__Task goal__
Look below for the line containing "725 248 2.88". Reproduce it and every line after it exactly, and nothing more.

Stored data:
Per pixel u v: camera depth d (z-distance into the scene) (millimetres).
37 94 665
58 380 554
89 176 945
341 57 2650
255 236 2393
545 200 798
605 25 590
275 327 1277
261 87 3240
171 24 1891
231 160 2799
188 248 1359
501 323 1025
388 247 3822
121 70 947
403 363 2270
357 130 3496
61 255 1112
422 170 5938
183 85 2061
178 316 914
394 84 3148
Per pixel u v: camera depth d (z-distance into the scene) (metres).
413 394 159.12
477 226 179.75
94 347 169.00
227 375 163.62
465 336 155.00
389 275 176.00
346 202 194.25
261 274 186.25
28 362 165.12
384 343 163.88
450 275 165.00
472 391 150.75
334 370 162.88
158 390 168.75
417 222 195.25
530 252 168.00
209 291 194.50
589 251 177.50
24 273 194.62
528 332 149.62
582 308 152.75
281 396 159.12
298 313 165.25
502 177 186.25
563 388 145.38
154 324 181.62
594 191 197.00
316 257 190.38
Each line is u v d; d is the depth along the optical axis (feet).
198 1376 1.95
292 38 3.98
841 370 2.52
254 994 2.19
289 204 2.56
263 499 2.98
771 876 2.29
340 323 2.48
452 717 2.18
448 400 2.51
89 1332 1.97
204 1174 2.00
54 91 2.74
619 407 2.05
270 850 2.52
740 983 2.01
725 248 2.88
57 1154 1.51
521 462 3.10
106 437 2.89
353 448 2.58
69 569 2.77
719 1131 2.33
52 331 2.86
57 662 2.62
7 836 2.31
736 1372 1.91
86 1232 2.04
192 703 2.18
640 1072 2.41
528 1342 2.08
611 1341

__Completed task__
725 248 2.88
57 1154 1.51
521 462 3.10
106 437 2.89
353 448 2.58
69 569 2.77
719 1131 2.33
52 331 2.86
57 662 2.62
7 836 2.31
736 1372 1.91
86 1232 2.04
192 703 2.18
640 1072 2.41
528 1342 2.08
611 1341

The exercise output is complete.